Why did PlanetScale remove the free tier?
PlanetScale removed its free tier (Hobby plan) in April 2024, citing the cost of supporting free databases that were not converting to paid plans. The decision was controversial, with many developers migrating to free alternatives like Supabase, Neon, and Turso. PlanetScale stated that the resources spent maintaining free-tier infrastructure were better directed toward improving the paid product. For developers who need a free MySQL database for learning or hobby projects, PlanetScale is no longer an option — alternatives like Railway, Aiven, or self-hosted MySQL fill that gap.
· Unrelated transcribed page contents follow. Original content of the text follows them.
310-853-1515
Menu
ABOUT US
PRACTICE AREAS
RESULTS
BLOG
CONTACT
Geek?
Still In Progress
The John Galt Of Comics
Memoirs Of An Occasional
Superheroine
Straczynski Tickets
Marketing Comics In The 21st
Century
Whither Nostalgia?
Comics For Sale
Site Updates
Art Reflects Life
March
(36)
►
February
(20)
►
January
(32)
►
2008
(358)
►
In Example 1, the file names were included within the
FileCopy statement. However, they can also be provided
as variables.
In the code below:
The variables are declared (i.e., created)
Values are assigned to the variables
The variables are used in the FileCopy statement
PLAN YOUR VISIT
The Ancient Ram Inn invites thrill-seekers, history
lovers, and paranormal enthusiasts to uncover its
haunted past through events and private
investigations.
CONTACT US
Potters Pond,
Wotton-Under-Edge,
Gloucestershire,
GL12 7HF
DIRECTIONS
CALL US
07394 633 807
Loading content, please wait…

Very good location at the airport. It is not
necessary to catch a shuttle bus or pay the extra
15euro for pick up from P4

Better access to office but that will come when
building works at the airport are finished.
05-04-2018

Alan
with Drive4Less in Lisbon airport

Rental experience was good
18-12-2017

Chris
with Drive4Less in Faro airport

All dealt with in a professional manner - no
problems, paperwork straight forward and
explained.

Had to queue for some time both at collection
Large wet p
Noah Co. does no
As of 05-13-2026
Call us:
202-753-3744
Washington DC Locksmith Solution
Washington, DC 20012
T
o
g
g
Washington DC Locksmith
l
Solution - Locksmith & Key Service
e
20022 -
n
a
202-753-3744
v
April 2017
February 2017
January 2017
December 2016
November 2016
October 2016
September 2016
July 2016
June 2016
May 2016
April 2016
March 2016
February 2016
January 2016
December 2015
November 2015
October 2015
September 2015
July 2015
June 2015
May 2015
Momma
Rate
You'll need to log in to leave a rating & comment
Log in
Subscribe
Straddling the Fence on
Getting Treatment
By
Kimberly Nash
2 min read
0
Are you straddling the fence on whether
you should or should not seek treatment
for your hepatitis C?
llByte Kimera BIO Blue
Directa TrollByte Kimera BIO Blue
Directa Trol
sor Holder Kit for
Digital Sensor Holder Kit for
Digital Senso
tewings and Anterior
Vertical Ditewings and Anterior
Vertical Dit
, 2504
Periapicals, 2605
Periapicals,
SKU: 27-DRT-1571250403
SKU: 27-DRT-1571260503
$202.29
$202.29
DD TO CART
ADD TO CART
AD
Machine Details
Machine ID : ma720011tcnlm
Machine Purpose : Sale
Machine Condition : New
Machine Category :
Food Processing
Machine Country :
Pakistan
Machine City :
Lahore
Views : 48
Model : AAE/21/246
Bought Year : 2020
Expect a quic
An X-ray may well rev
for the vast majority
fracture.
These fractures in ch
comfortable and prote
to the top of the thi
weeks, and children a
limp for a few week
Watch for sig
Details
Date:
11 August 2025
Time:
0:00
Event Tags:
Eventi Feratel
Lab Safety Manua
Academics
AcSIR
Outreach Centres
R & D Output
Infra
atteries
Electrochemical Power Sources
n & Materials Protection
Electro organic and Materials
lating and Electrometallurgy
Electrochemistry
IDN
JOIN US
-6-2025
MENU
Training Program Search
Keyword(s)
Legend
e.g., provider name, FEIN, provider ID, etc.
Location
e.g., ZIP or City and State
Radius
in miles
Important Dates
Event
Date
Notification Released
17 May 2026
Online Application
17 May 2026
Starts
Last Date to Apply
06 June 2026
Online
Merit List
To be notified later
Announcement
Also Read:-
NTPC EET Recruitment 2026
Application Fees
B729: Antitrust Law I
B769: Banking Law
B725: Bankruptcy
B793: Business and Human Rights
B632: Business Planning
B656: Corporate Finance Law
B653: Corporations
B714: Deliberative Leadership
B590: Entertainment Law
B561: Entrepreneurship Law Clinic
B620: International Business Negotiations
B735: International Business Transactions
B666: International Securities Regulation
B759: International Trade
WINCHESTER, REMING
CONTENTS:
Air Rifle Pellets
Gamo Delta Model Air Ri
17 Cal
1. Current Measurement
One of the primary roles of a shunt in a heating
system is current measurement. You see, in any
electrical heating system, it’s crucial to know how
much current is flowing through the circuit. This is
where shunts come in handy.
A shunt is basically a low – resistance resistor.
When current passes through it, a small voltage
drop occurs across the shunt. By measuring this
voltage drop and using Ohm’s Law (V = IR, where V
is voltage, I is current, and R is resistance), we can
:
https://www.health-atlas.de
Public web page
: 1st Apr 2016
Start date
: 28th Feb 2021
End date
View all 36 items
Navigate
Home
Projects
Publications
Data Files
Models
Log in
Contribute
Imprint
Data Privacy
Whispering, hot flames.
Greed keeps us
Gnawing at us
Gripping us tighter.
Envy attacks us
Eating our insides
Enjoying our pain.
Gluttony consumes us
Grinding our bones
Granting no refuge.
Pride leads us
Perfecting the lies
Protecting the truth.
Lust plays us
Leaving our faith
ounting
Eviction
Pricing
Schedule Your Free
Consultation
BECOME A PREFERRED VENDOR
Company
When should I choose MongoDB over PostgreSQL?
Choose MongoDB when your data is naturally document-shaped (nested objects, arrays, varying schemas), when you need rapid iteration without schema migrations, or when building content management, catalog, or IoT systems. Choose PostgreSQL when you have highly relational data with complex joins, need mature transaction support, or want a stricter schema. Many teams use both — PostgreSQL for transactional data and MongoDB for flexible content.
Is MongoDB Atlas free tier enough for production?
No. The free M0 tier is limited to 512MB storage, shared CPU, and no SLA. It's great for prototyping and development but not suitable for production workloads. For production, start with an M10 dedicated cluster (~$57/month) which gives you dedicated resources, backups, and monitoring. Plan for $100-300/month for a typical early-stage production app.
Which is cheaper, PlanetScale or MongoDB?
PlanetScale starts at Free / $39/mo Scaler, while MongoDB starts at Free / Pay-as-you-go Atlas. Consider which pricing model aligns better with your team size and usage patterns — per-seat pricing adds up differently than flat-rate plans.